Orphan Black Sets the Scene for Current Television

If you’re like me, you count the days between seasons of Game of Thrones. You binge watch entire seasons of Orange is the New Black and House of Cards in one sitting. You might even tune in to watch this week’s broadcast of The Blacklist instead of streaming it, which means you’re probably watching Orphan Black, one of the best cable shows currently on television. But you’re not. How do I know you’re not? Because according to Nielsen less than 1 million people have tuned in.

Created by John Fawcett and Graeme Manson, the show is already in its sophomore season on BBC America. Tatiana Maslany, the star of the show, was even quietly nominated for a Golden Globe for her astounding performance alongside Hollywood heavy hitters Kerry Washington (Scandal), Julianna Margulies (The Good Wife), and Robin Wright (House of Cards).

As for story content, this one is right up there with Battlestar Galactica and Breaking Bad.

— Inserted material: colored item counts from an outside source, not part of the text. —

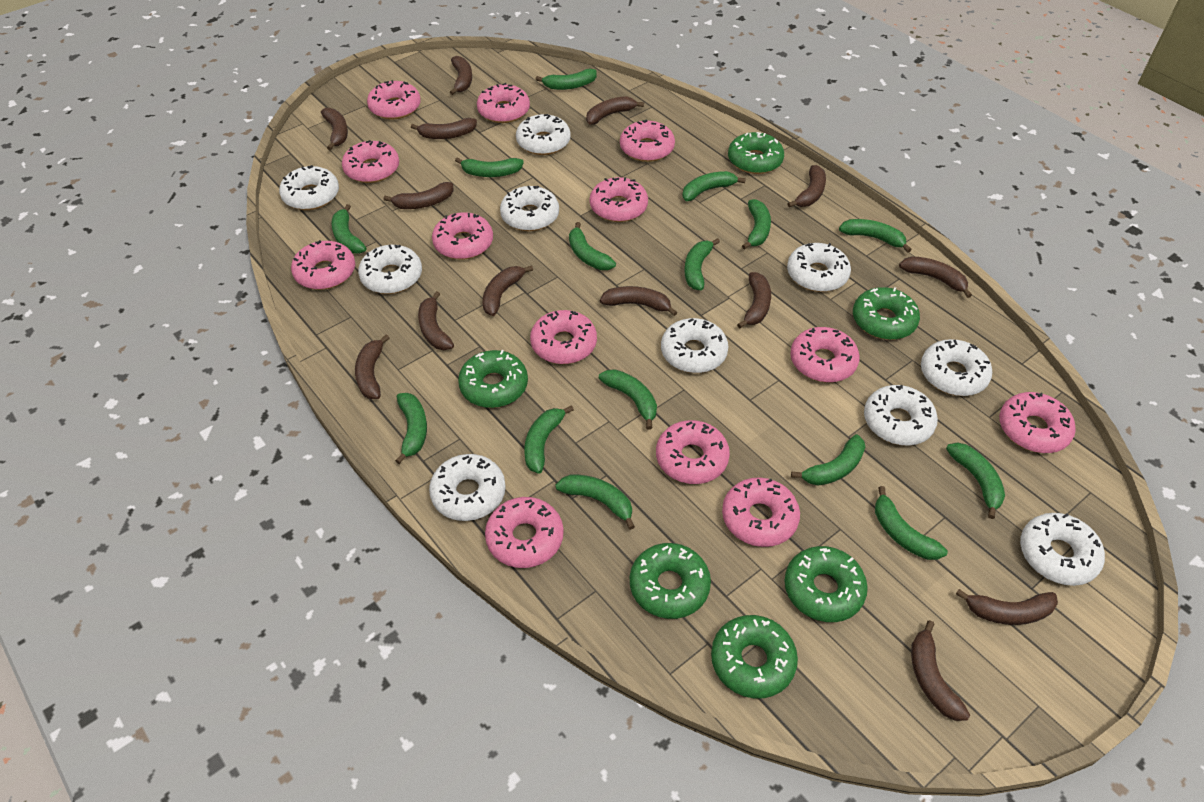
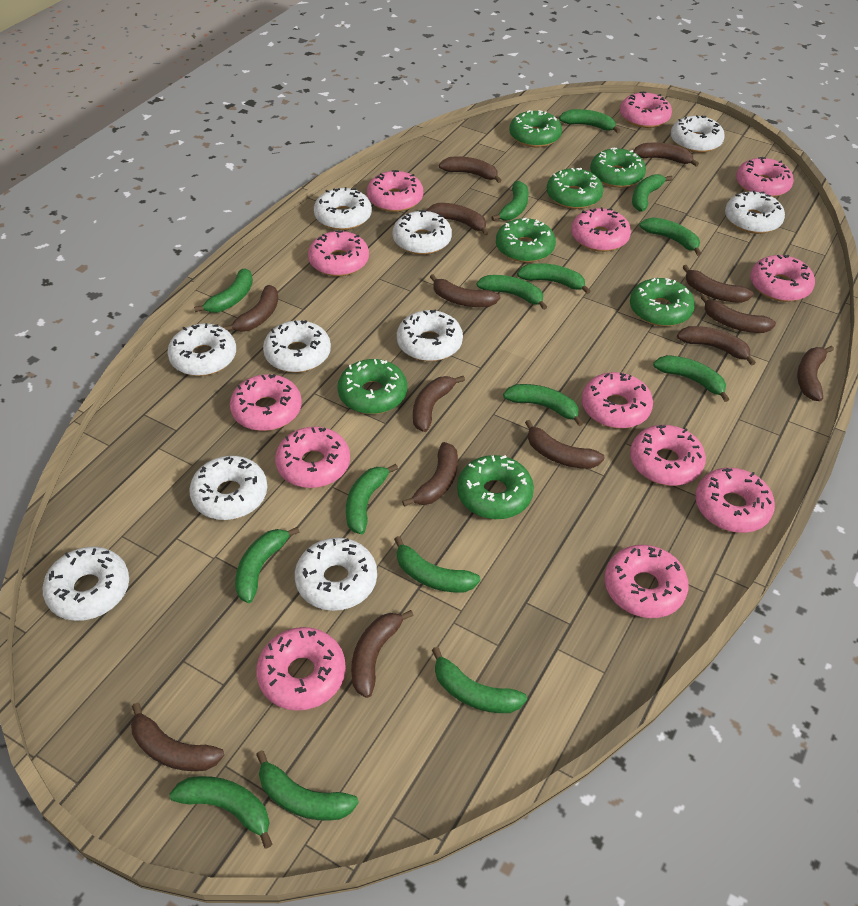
green donut: 6 -> 7

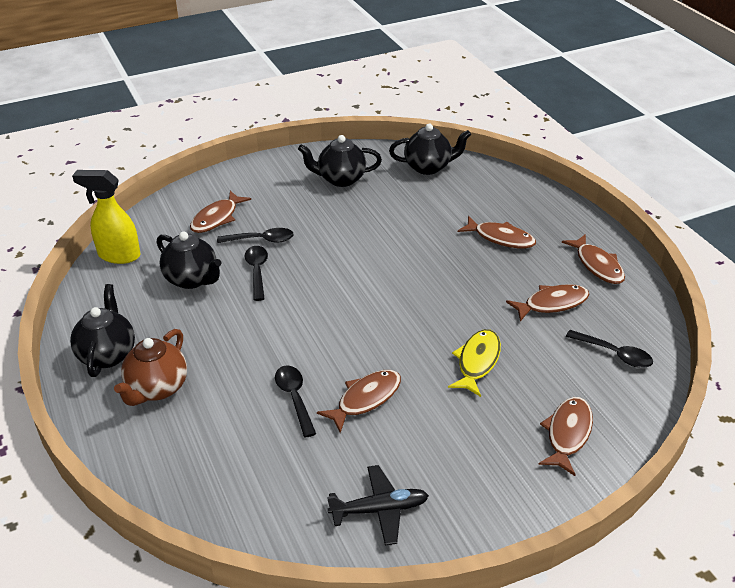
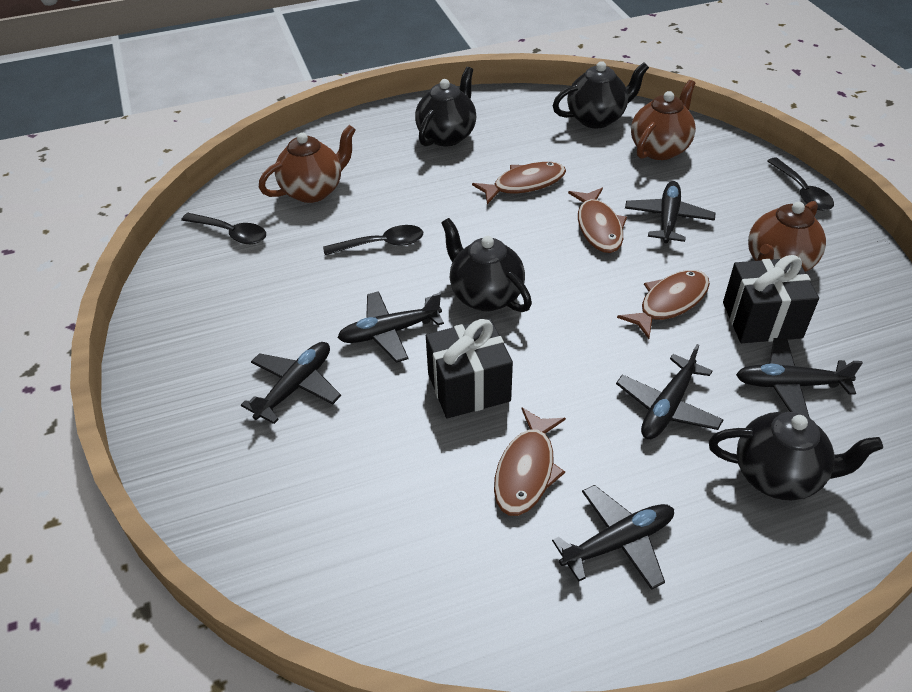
black gift: 0 -> 2
black plane: 1 -> 6
black spoon: 4 -> 3
brown fish: 6 -> 4
brown teapot: 1 -> 3
yellow fish: 1 -> 0
yellow spray bottle: 1 -> 0

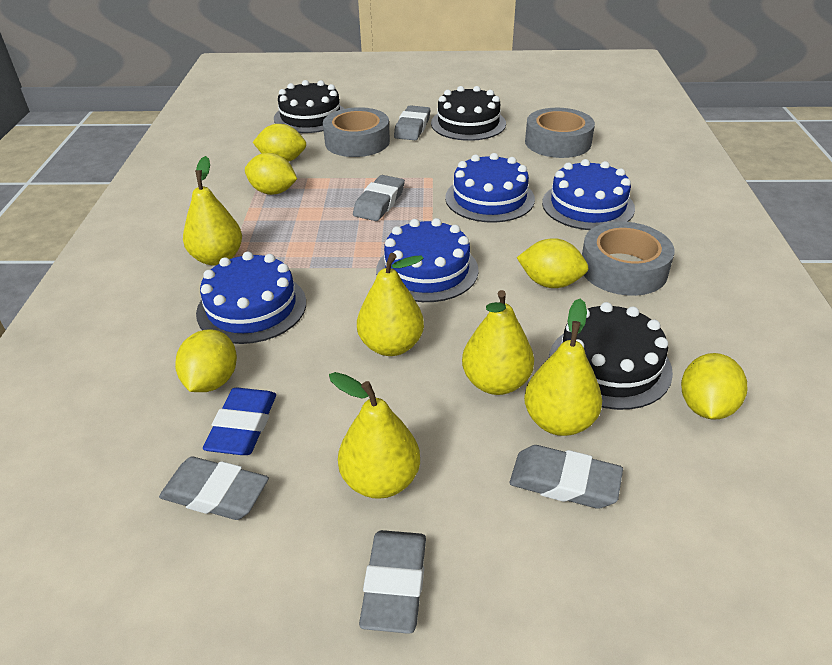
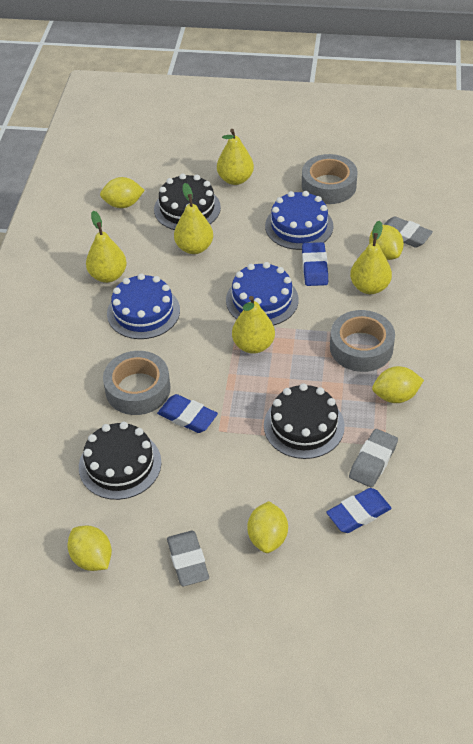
blue cake: 4 -> 3
blue eraser: 1 -> 3
grey eraser: 5 -> 3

It all starts on a subway platform where street urchin Sarah Manning (Maslany) is frantically talking on her cell phone. We quickly glean her circumstances, something about not being able to see her daughter because of drug use and general irresponsibility. In the middle of her conversation, however, a woman behaving very strangely on the platform catches her eye. She paces back and forth and then takes off her shoes and jacket. Sarah approaches her and makes eye contact with the woman, except that the woman looks just like Sarah. Before Sarah can say anything, the woman hurls herself in front of a train.

Roll opening credits.

Thus starts Sarah Manning’s decent down the rabbit hole. Sarah is a clone and there are dangerous people who will stop at nothing to keep her from finding the truth.

Fawcett and Manson may have delivered the best 2 minute cold opening for a dramatic television series since viewers met Walter White in his underpants back in 2008.

The writers have introduced ten clones over 19 episodes and Maslany plays all of them perfectly, each with her or his own accent, personality, physicality and sexuality.

Not only is the story compelling and the acting marvelous, it’s brave. In its willingness to delve into under-explored sexualities from bisexuality to transgender and its ability to address rape, fertility, scientific ethics and drug addiction, Orphan Black has quietly catapulted into the hearts of critics and viewers across the world.

The season 2 finale airs this Saturday at 9pm on BBC America. You can watch the show in its entirety on Amazon Instant Video.